Information: Begin

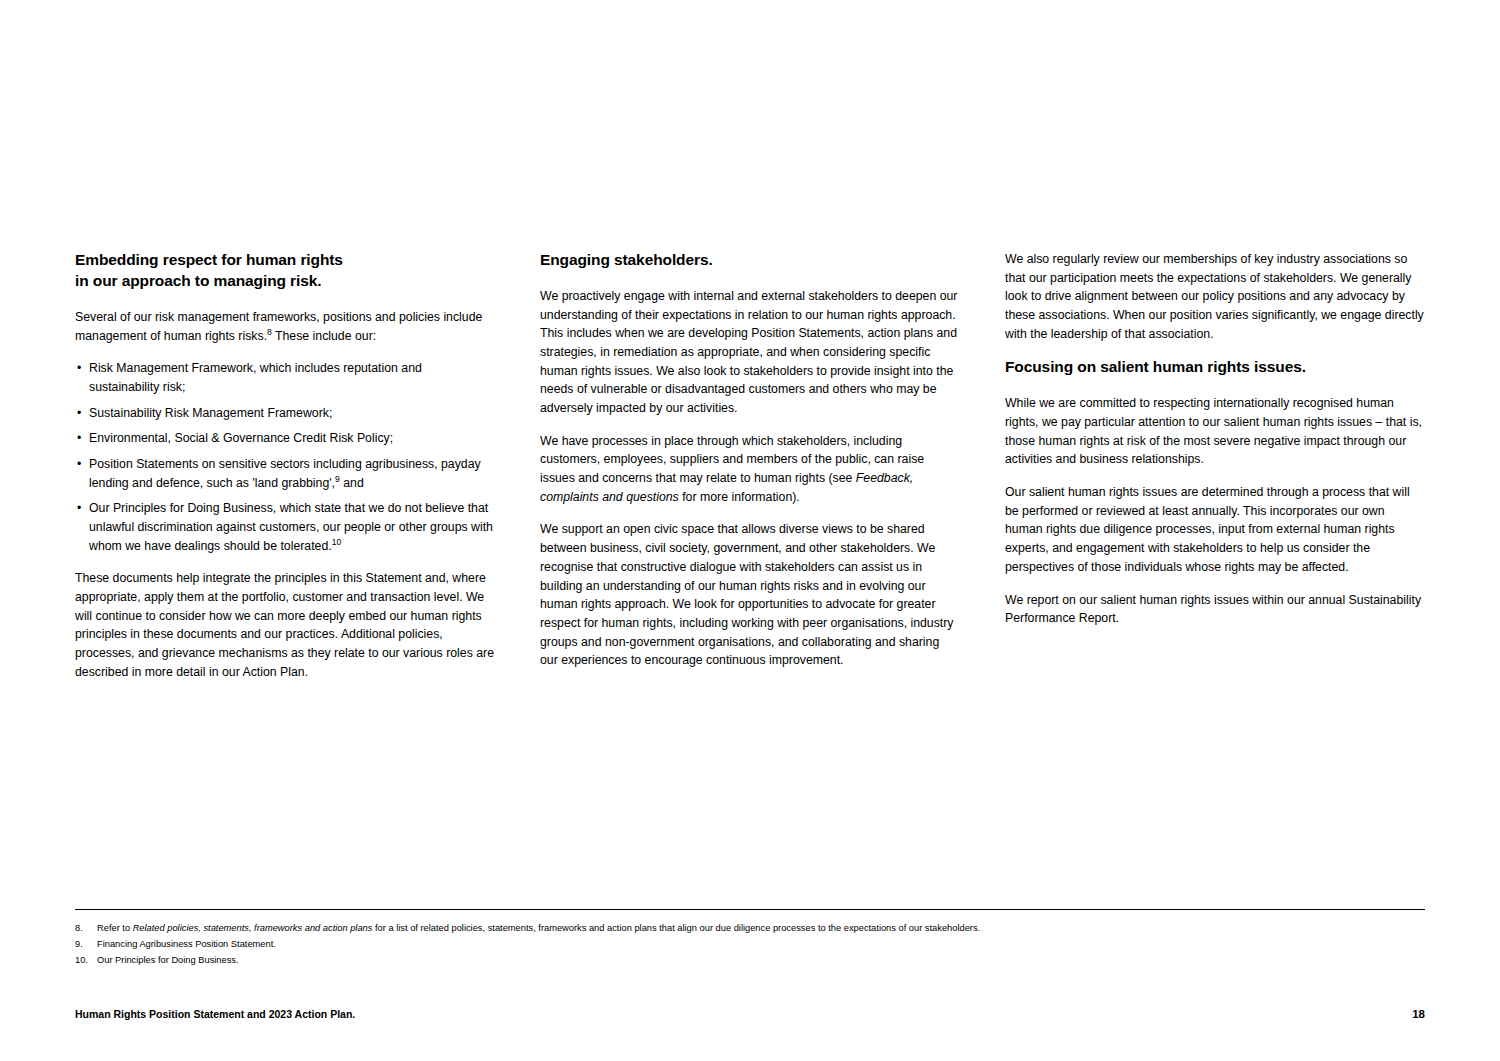Embedding respect for human rights
in our approach to managing risk.
Several of our risk management frameworks, positions and policies include management of human rights risks.8 These include our:
Risk Management Framework, which includes reputation and sustainability risk;
Sustainability Risk Management Framework;
Environmental, Social & Governance Credit Risk Policy;
Position Statements on sensitive sectors including agribusiness, payday lending and defence, such as 'land grabbing',9 and
Our Principles for Doing Business, which state that we do not believe that unlawful discrimination against customers, our people or other groups with whom we have dealings should be tolerated.10
These documents help integrate the principles in this Statement and, where appropriate, apply them at the portfolio, customer and transaction level. We will continue to consider how we can more deeply embed our human rights principles in these documents and our practices. Additional policies, processes, and grievance mechanisms as they relate to our various roles are described in more detail in our Action Plan.
Engaging stakeholders.
We proactively engage with internal and external stakeholders to deepen our understanding of their expectations in relation to our human rights approach. This includes when we are developing Position Statements, action plans and strategies, in remediation as appropriate, and when considering specific human rights issues. We also look to stakeholders to provide insight into the needs of vulnerable or disadvantaged customers and others who may be adversely impacted by our activities.
We have processes in place through which stakeholders, including customers, employees, suppliers and members of the public, can raise issues and concerns that may relate to human rights (see Feedback, complaints and questions for more information).
We support an open civic space that allows diverse views to be shared between business, civil society, government, and other stakeholders. We recognise that constructive dialogue with stakeholders can assist us in building an understanding of our human rights risks and in evolving our human rights approach. We look for opportunities to advocate for greater respect for human rights, including working with peer organisations, industry groups and non-government organisations, and collaborating and sharing our experiences to encourage continuous improvement.
We also regularly review our memberships of key industry associations so that our participation meets the expectations of stakeholders. We generally look to drive alignment between our policy positions and any advocacy by these associations. When our position varies significantly, we engage directly with the leadership of that association.
Focusing on salient human rights issues.
While we are committed to respecting internationally recognised human rights, we pay particular attention to our salient human rights issues – that is, those human rights at risk of the most severe negative impact through our activities and business relationships.
Our salient human rights issues are determined through a process that will be performed or reviewed at least annually. This incorporates our own human rights due diligence processes, input from external human rights experts, and engagement with stakeholders to help us consider the perspectives of those individuals whose rights may be affected.
We report on our salient human rights issues within our annual Sustainability Performance Report.
8. Refer to Related policies, statements, frameworks and action plans for a list of related policies, statements, frameworks and action plans that align our due diligence processes to the expectations of our stakeholders.
9. Financing Agribusiness Position Statement.
10. Our Principles for Doing Business.
Human Rights Position Statement and 2023 Action Plan.
18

Information: End

An exact reprint of the records above is required, with all pictures left out.

Embedding respect for human rights
in our approach to managing risk.
Several of our risk management frameworks, positions and policies include management of human rights risks.8 These include our:
Risk Management Framework, which includes reputation and sustainability risk;
Sustainability Risk Management Framework;
Environmental, Social & Governance Credit Risk Policy;
Position Statements on sensitive sectors including agribusiness, payday lending and defence, such as 'land grabbing',9 and
Our Principles for Doing Business, which state that we do not believe that unlawful discrimination against customers, our people or other groups with whom we have dealings should be tolerated.10
These documents help integrate the principles in this Statement and, where appropriate, apply them at the portfolio, customer and transaction level. We will continue to consider how we can more deeply embed our human rights principles in these documents and our practices. Additional policies, processes, and grievance mechanisms as they relate to our various roles are described in more detail in our Action Plan.
Engaging stakeholders.
We proactively engage with internal and external stakeholders to deepen our understanding of their expectations in relation to our human rights approach. This includes when we are developing Position Statements, action plans and strategies, in remediation as appropriate, and when considering specific human rights issues. We also look to stakeholders to provide insight into the needs of vulnerable or disadvantaged customers and others who may be adversely impacted by our activities.
We have processes in place through which stakeholders, including customers, employees, suppliers and members of the public, can raise issues and concerns that may relate to human rights (see Feedback, complaints and questions for more information).
We support an open civic space that allows diverse views to be shared between business, civil society, government, and other stakeholders. We recognise that constructive dialogue with stakeholders can assist us in building an understanding of our human rights risks and in evolving our human rights approach. We look for opportunities to advocate for greater respect for human rights, including working with peer organisations, industry groups and non-government organisations, and collaborating and sharing our experiences to encourage continuous improvement.
We also regularly review our memberships of key industry associations so that our participation meets the expectations of stakeholders. We generally look to drive alignment between our policy positions and any advocacy by these associations. When our position varies significantly, we engage directly with the leadership of that association.
Focusing on salient human rights issues.
While we are committed to respecting internationally recognised human rights, we pay particular attention to our salient human rights issues – that is, those human rights at risk of the most severe negative impact through our activities and business relationships.
Our salient human rights issues are determined through a process that will be performed or reviewed at least annually. This incorporates our own human rights due diligence processes, input from external human rights experts, and engagement with stakeholders to help us consider the perspectives of those individuals whose rights may be affected.
We report on our salient human rights issues within our annual Sustainability Performance Report.
8. Refer to Related policies, statements, frameworks and action plans for a list of related policies, statements, frameworks and action plans that align our due diligence processes to the expectations of our stakeholders.
9. Financing Agribusiness Position Statement.
10. Our Principles for Doing Business.
Human Rights Position Statement and 2023 Action Plan.
18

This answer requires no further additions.